Replacing evidence with suspicion means substituting facts with police framing. It paves the way for the criminalisation of an ever-increasing number of “inept behaviours, innocent in themselves” in the words of François Sureau. This was already criticised in 1999 by the International Federation of Human Rights, which wrote that “any type of ‘evidence’, however insignificant, is given a certain importance”.

It is exactly what is happening in this present case. Widespread and innocuous digital habits are being used for the sole purpose of creating a ‘conspiracy’ atmosphere that supposedly betrays criminal intentions, however mysterious they may be. An atmosphere which, it would seem, is all the more necessary to the police narrative given the vagueness of these intentions.

It is striking to note that although clandestinity is characterised in the present affair by the fact that the accused make “advanced” use of technological tools, in the Tarnac case it was characterised by the fact that… the suspects had no mobile phone. Heads I win, tails you lose. Fifteen years after Tarnac, the criticisms denouncing scriptwriting in counterterrorist justice are still as relevant today as ever.

All terrorists?

As we conclude this article, the mood is dark. It is totally outrageous how people’s digital practices are being used in the present affair.

We are facing the fantasy of a State demanding total transparency from everyone at the risk of being called a “suspect”, a State whose desire for widespread surveillance seems limitless. In this context, we reaffirm our rights to privacy, intimacy and the protection of our personal data. Encryption is, and will remain, an essential element of our civil liberties in the digital age.

This case is a trial for the Ministry of Interior, which aims to normalise this framing for repressive purposes. During a Senate hearing that followed the violent repression of protests in Sainte-Soline [environmental protests severely repressed that happened in France in 2023], Gérald Darmanin, the French Minister of Interior, implored the legislature to change the law so that it would be possible to hack into demonstrators’ mobile phones, especially those using “Signal, WhatsApp, Telegram”: “Give us the same means for extreme violence as for terrorism”. His justification was that “there is a very strong, advanced paranoia in ultra-left circles […] who use encrypted messaging”, which can be explained by a “clandestine culture”. In an attempt to demonstrate the supposed violence of Sainte-Soline activists, he also cited the 8 December affair as an example of a “foiled attack” by the “ultra-left”, in defiance of any presumption of innocence.
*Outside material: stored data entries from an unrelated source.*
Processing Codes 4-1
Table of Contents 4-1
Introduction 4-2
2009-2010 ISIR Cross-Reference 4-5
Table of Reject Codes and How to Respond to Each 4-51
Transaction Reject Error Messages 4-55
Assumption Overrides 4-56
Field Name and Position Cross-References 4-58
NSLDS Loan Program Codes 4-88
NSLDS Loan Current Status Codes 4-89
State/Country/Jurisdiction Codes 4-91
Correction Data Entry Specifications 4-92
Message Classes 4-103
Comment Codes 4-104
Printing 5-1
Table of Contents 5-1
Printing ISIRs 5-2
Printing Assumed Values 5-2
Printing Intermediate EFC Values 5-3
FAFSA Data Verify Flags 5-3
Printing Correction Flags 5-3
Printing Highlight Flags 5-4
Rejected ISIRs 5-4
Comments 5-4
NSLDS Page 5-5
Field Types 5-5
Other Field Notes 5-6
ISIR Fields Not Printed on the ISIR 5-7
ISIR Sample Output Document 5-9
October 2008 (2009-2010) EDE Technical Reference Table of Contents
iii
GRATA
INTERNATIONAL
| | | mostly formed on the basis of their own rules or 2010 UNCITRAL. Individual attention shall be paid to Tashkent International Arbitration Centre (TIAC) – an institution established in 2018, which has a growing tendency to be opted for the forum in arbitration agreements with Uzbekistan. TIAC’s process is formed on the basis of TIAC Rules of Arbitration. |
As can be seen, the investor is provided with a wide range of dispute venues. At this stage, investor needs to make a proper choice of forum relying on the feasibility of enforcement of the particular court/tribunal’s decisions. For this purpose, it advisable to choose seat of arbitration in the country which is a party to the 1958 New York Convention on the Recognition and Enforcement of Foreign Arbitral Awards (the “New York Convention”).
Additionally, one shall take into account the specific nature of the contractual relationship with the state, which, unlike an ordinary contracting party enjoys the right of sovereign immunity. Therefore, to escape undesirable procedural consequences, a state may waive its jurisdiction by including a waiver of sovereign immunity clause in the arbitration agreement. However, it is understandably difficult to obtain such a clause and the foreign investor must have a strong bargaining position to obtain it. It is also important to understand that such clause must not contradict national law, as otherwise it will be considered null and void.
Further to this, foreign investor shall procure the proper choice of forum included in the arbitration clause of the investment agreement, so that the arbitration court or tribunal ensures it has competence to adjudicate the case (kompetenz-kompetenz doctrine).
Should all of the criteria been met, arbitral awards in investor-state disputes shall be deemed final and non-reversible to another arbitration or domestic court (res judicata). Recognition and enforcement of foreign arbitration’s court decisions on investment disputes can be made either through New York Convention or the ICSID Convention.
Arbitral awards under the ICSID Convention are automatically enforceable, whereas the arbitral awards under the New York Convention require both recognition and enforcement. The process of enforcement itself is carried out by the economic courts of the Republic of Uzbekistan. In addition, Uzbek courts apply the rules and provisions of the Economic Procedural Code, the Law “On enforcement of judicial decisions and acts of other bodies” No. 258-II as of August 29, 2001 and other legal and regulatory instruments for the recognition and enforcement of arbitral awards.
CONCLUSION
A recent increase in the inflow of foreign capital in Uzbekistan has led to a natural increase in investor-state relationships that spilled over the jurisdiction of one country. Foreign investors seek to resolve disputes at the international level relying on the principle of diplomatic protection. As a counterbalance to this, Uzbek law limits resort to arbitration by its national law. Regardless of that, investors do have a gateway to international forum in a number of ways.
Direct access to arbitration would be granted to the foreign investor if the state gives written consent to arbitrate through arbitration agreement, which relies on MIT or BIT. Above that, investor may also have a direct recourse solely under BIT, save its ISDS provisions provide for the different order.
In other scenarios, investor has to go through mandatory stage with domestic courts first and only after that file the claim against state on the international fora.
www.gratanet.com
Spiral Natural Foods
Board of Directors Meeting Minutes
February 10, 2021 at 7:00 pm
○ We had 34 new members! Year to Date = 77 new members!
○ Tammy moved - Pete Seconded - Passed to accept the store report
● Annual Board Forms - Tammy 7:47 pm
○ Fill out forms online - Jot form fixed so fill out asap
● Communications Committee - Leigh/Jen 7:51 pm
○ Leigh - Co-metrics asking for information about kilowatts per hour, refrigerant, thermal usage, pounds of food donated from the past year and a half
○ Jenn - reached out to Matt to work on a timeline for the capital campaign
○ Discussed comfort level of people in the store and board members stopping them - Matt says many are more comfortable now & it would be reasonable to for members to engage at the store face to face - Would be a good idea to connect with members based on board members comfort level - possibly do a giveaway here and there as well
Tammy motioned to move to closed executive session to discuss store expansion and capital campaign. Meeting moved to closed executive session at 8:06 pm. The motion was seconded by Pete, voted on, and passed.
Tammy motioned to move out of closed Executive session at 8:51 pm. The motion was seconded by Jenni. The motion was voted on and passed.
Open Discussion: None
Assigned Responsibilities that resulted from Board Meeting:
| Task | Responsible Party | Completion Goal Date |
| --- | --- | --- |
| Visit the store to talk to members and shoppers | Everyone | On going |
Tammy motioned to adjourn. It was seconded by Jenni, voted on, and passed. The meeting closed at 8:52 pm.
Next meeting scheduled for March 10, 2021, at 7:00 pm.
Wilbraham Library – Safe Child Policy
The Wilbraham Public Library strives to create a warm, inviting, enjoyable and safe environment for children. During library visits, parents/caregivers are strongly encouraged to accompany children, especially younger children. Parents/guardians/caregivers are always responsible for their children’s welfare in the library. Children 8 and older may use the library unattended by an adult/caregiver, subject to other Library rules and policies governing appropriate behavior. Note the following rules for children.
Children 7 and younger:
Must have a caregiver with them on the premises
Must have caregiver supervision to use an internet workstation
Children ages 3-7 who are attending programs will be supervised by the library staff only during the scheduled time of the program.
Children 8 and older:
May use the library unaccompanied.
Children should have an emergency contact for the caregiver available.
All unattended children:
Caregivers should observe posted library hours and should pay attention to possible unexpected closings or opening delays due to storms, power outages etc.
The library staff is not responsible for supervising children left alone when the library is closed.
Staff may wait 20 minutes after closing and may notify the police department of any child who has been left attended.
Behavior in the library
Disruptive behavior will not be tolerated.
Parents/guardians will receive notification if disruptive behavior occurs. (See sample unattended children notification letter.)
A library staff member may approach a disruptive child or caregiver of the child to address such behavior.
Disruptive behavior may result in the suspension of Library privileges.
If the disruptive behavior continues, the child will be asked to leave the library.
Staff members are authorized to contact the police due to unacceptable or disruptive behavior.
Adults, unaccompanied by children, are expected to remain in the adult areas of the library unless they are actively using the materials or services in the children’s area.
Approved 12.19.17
This is how the criminalisation of digital practices fits in with the French government’s strategy of repressing all social protests. Reaffirming the right to encryption therefore means opposing the authoritarian abuses of the government that seeks to endlessly extend the scope of “counter-terrorism” policies by designating an ever-growing number of domestic enemies. After the repression of Muslims, now it’s the turn of “eco-terrorists”, “intellectual terrorists” and finally, geeks armed with encrypted messaging systems. Faced with such a situation, the only question left seems to be: “And you, what kind of terrorist are you?